Problem:
Could you copy the lines of the items below word for word, from the line containing "scientific name: Arenaria interpres" through the final line of the items, both ends included?

Material for the task:
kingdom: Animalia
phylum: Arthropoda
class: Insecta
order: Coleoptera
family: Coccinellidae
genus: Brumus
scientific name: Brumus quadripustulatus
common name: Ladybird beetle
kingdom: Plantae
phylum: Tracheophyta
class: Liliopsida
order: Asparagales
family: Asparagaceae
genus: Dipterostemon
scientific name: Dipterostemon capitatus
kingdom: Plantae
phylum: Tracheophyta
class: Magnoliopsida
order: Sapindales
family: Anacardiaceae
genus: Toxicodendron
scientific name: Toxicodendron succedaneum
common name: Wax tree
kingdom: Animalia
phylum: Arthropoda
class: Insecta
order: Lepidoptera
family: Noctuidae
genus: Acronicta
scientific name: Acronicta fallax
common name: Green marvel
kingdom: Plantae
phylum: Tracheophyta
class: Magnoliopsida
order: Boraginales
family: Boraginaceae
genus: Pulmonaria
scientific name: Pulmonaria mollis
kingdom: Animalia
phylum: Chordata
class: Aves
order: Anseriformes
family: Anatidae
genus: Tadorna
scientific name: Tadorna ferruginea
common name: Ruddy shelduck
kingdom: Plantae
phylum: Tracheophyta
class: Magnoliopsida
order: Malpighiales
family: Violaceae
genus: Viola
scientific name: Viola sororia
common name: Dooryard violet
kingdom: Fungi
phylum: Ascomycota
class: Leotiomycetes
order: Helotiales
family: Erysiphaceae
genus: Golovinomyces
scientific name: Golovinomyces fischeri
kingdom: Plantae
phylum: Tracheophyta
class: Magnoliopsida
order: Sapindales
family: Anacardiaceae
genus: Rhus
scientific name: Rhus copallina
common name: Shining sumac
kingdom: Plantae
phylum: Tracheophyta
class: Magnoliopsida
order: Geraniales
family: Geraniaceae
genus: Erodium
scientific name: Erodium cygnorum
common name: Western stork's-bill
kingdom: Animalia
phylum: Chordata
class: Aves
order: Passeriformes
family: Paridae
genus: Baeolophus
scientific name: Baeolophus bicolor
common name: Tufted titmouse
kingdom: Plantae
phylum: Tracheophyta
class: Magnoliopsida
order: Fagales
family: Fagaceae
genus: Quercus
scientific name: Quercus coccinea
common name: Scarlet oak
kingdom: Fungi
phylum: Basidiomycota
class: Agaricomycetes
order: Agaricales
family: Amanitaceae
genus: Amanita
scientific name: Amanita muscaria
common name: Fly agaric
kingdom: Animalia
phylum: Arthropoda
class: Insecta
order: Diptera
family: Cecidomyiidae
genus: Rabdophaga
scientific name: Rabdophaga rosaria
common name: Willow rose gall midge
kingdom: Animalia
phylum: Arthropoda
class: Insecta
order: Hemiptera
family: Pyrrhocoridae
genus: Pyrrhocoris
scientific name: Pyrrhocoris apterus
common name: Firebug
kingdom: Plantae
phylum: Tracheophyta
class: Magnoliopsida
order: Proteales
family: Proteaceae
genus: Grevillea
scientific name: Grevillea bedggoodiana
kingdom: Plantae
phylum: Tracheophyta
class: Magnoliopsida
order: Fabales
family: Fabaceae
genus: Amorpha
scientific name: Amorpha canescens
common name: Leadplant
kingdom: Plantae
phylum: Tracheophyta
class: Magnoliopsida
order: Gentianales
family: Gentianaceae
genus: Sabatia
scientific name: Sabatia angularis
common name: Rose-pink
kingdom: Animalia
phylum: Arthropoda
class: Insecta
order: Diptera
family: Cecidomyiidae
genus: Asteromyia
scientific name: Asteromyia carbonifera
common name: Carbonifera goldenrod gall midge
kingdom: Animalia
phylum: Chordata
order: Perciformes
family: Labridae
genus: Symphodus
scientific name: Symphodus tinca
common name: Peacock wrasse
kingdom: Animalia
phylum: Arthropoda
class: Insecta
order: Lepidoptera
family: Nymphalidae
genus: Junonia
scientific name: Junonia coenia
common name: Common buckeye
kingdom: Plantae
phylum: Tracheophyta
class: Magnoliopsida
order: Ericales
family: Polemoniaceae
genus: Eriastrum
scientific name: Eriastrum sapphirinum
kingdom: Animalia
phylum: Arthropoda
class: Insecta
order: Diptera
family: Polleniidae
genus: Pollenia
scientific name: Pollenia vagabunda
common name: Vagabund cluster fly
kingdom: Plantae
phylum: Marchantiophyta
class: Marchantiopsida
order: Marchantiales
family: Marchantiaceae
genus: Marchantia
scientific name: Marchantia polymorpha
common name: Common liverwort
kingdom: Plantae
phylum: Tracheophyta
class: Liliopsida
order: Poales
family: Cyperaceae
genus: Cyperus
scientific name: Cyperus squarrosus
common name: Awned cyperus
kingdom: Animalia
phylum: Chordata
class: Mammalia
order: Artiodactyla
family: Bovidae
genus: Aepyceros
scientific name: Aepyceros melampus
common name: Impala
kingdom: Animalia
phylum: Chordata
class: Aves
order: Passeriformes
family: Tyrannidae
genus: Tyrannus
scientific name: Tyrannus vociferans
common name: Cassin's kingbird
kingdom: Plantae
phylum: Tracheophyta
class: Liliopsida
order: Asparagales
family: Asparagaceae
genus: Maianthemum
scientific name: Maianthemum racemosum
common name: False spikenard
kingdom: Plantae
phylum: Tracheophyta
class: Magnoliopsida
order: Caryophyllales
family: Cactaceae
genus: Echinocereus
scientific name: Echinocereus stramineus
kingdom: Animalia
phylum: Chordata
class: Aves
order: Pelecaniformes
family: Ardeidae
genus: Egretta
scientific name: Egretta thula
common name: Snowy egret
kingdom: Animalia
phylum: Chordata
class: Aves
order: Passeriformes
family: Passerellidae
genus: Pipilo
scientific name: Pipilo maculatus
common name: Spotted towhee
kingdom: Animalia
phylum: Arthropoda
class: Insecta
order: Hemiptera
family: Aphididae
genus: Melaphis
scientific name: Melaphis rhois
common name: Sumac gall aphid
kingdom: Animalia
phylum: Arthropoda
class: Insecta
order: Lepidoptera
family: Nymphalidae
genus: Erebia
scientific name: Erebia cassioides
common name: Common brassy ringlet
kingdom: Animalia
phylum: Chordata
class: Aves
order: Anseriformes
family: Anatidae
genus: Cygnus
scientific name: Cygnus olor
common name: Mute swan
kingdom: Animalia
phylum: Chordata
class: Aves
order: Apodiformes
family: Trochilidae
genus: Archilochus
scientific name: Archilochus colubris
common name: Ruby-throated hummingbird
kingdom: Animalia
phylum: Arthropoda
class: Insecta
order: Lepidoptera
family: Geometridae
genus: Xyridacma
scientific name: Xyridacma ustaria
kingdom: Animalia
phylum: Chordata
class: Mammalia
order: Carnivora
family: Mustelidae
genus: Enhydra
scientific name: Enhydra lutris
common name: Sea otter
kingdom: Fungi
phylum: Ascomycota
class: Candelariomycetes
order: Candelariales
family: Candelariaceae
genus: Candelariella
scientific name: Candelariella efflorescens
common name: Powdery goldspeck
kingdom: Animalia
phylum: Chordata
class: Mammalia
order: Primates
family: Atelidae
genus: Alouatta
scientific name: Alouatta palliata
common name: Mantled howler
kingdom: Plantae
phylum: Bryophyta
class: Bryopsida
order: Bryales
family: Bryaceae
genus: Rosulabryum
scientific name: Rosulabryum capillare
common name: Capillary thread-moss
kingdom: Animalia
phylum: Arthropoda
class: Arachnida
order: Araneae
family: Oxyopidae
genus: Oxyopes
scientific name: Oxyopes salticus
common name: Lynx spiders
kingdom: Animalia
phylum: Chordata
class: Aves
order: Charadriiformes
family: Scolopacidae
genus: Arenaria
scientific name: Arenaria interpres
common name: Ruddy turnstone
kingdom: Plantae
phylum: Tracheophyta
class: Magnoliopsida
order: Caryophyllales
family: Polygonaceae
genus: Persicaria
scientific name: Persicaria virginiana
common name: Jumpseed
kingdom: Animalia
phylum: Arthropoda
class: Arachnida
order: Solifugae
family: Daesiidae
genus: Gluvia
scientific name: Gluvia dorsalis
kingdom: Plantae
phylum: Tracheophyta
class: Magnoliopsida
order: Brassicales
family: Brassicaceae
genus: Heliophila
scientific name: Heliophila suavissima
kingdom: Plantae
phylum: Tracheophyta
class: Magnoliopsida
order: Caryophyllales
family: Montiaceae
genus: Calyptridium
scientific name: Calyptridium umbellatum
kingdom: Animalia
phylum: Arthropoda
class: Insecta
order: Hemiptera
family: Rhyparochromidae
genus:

The answer:
scientific name: Arenaria interpres
common name: Ruddy turnstone
kingdom: Plantae
phylum: Tracheophyta
class: Magnoliopsida
order: Caryophyllales
family: Polygonaceae
genus: Persicaria
scientific name: Persicaria virginiana
common name: Jumpseed
kingdom: Animalia
phylum: Arthropoda
class: Arachnida
order: Solifugae
family: Daesiidae
genus: Gluvia
scientific name: Gluvia dorsalis
kingdom: Plantae
phylum: Tracheophyta
class: Magnoliopsida
order: Brassicales
family: Brassicaceae
genus: Heliophila
scientific name: Heliophila suavissima
kingdom: Plantae
phylum: Tracheophyta
class: Magnoliopsida
order: Caryophyllales
family: Montiaceae
genus: Calyptridium
scientific name: Calyptridium umbellatum
kingdom: Animalia
phylum: Arthropoda
class: Insecta
order: Hemiptera
family: Rhyparochromidae
genus:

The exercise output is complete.